= Invitation to tea =

Chinese euphemism for police interrogation

An "invitation to tea" (喝茶, hē chá, lit. 'drink tea') is a Chinese euphemism for being summoned and interrogated by the People's Police. Once something of an urban legend, the phrase is now promoted by government officials including the Ministry of State Security (MSS) itself to warn the public of the dangers of engaging in unapproved behavior or speech. Most Western observers describe it as a tool of intimidation and political repression.

== History and usage ==
According to BBC News, the euphemism describes the typical manner in which a summons from the police is presented: "The invitation comes from the authorities in the form of a phone call, and a knock on the door. Those being invited range from celebrities who have expressed strong views on a topical issue to well-known dissidents and young people who get bold on the internet. The questioning normally lasts a few hours - tea might or might not be drunk during the session. The security people will ask you about your activities and issue warnings to stop or face the consequences."The interrogations occur primarily in police stations, although some have reported being cornered at workplaces or in schools, or at home, with police forcing their way in. According to activists who have experienced the interrogations, invitations to tea don't involve beating or sustained verbal abuse as they serve as the bottom rung of the government intimidation and persecution ladder, and "depending on how big a threat you are in their perception, things can become much worse." According to Reporters Without Borders, reporters and dissidents who persist often find the invitations to tea are followed by criminal proceedings or arbitrary detention in the country's black jails.

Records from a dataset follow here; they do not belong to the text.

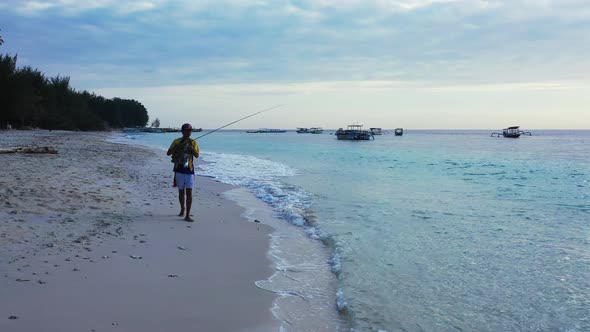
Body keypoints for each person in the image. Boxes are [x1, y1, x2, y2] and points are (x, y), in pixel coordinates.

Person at [167, 123, 200, 222]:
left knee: (189, 192)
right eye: (186, 130)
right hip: (179, 169)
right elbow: (168, 153)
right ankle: (182, 209)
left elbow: (197, 155)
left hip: (189, 170)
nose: (188, 132)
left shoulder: (193, 142)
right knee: (181, 192)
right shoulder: (176, 141)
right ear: (182, 131)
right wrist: (178, 146)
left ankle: (188, 215)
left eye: (190, 130)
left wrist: (192, 149)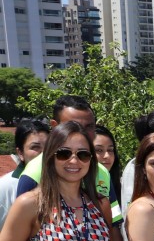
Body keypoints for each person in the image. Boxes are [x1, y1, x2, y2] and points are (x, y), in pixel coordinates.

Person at [0, 121, 129, 241]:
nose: (74, 160)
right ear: (50, 156)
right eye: (64, 153)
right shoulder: (30, 204)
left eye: (82, 154)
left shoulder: (100, 203)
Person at [15, 96, 125, 232]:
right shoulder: (33, 175)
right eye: (73, 126)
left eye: (89, 126)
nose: (82, 133)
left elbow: (113, 228)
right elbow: (21, 240)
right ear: (55, 126)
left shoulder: (102, 171)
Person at [0, 118, 49, 228]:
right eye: (35, 147)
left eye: (49, 147)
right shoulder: (4, 188)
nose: (44, 153)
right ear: (20, 153)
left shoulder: (66, 185)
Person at [93, 126, 123, 204]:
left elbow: (116, 216)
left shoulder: (117, 186)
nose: (107, 156)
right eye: (99, 150)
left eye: (110, 150)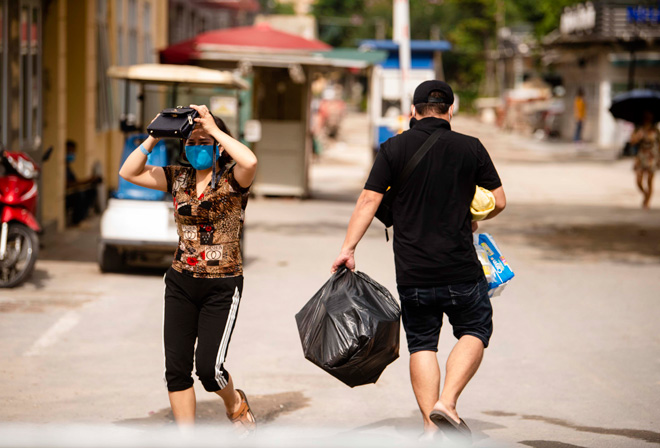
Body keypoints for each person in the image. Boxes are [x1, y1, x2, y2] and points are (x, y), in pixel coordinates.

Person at [331, 81, 506, 441]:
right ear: (450, 111)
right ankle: (448, 403)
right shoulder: (471, 148)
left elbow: (369, 201)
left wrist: (348, 248)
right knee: (475, 329)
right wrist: (472, 217)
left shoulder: (393, 148)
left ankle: (429, 428)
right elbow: (499, 200)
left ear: (413, 110)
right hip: (459, 267)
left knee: (423, 343)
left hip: (412, 272)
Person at [119, 105, 258, 434]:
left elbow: (250, 161)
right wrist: (154, 136)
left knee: (209, 371)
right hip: (181, 282)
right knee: (176, 369)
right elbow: (129, 172)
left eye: (203, 141)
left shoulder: (233, 179)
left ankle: (234, 402)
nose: (196, 146)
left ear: (218, 145)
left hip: (222, 286)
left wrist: (214, 129)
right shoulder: (176, 177)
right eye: (191, 141)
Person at [65, 140, 101, 225]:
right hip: (67, 197)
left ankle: (83, 217)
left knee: (91, 192)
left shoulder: (68, 167)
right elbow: (68, 184)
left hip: (72, 191)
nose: (71, 154)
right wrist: (86, 181)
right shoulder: (63, 168)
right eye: (69, 151)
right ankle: (77, 220)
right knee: (79, 195)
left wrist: (89, 181)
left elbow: (74, 181)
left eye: (73, 152)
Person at [629, 110, 660, 209]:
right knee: (639, 180)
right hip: (641, 156)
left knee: (650, 180)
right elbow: (632, 142)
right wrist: (638, 136)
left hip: (652, 156)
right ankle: (645, 194)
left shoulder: (655, 130)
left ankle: (647, 201)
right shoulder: (638, 129)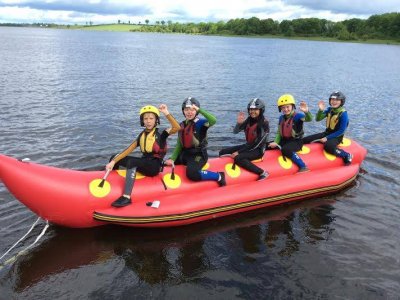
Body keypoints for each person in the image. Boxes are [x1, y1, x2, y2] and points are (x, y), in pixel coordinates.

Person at [106, 104, 180, 207]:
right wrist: (113, 161)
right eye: (145, 118)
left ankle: (126, 197)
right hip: (144, 162)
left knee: (132, 162)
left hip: (154, 166)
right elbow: (128, 150)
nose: (148, 121)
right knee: (115, 157)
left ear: (156, 120)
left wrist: (166, 113)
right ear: (142, 120)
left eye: (151, 118)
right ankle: (111, 182)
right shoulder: (142, 135)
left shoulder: (161, 133)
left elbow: (177, 127)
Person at [164, 97, 226, 186]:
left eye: (192, 110)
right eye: (186, 110)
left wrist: (199, 110)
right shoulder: (182, 124)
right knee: (166, 164)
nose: (189, 112)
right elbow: (179, 144)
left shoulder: (201, 123)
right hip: (185, 154)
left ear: (196, 111)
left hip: (198, 155)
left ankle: (218, 176)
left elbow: (213, 120)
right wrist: (172, 159)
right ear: (183, 111)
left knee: (192, 174)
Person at [219, 98, 270, 180]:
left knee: (238, 158)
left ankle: (263, 172)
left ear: (261, 110)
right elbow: (235, 132)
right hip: (248, 146)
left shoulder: (264, 123)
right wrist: (238, 123)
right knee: (222, 152)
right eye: (251, 109)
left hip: (258, 150)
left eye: (255, 109)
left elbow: (257, 143)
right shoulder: (249, 120)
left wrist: (239, 152)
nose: (252, 111)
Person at [303, 91, 353, 165]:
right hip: (326, 133)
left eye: (337, 100)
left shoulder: (343, 114)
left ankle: (346, 155)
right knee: (306, 139)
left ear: (341, 101)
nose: (334, 102)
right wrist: (320, 110)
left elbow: (341, 131)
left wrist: (327, 138)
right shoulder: (330, 110)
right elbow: (318, 119)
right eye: (332, 100)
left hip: (337, 137)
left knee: (328, 146)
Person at [268, 94, 313, 172]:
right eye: (283, 107)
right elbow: (279, 132)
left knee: (285, 150)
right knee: (267, 145)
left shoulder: (298, 116)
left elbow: (309, 119)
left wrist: (306, 112)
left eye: (287, 107)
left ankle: (303, 166)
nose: (285, 109)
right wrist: (275, 142)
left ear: (292, 106)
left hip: (296, 142)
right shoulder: (281, 118)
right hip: (284, 140)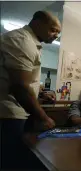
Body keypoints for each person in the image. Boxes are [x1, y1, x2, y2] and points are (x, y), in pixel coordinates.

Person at [0, 11, 61, 169]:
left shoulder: (33, 44)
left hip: (17, 112)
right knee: (11, 162)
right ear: (38, 23)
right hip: (8, 114)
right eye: (53, 30)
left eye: (58, 33)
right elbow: (19, 86)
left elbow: (23, 81)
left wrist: (41, 94)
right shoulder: (22, 40)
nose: (56, 36)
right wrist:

== Use by Chinese authorities ==
Just before Chinese New Year in 2024, the MSS published a list of 10 types of misconduct which might cause individuals to find themselves invited for tea. The list, published both on WeChat and in the Beijing Daily, included:

1. Suspected acts endangering national security
2. Acts or complicity in espionage
3. Failure to take security precautions against spying
4. Violation of permits for construction projects involving national security issues
5. Refusal to cooperate with an espionage investigation
6. Illegally acquiring or holding state secrets
7. Illegal production or use of spy devices
8. Disseminating state secrets
9. Violation of the order to leave the country
10. Acts endangering national security other than espionage

Reporters Without Borders described the post as "a chilling reminder" to the 1.4 billion Chinese citizens visiting family for the new year to "choose their conversation topics carefully" as the offences are "defined in terms so vague that they could apply to any type of online or offline activity."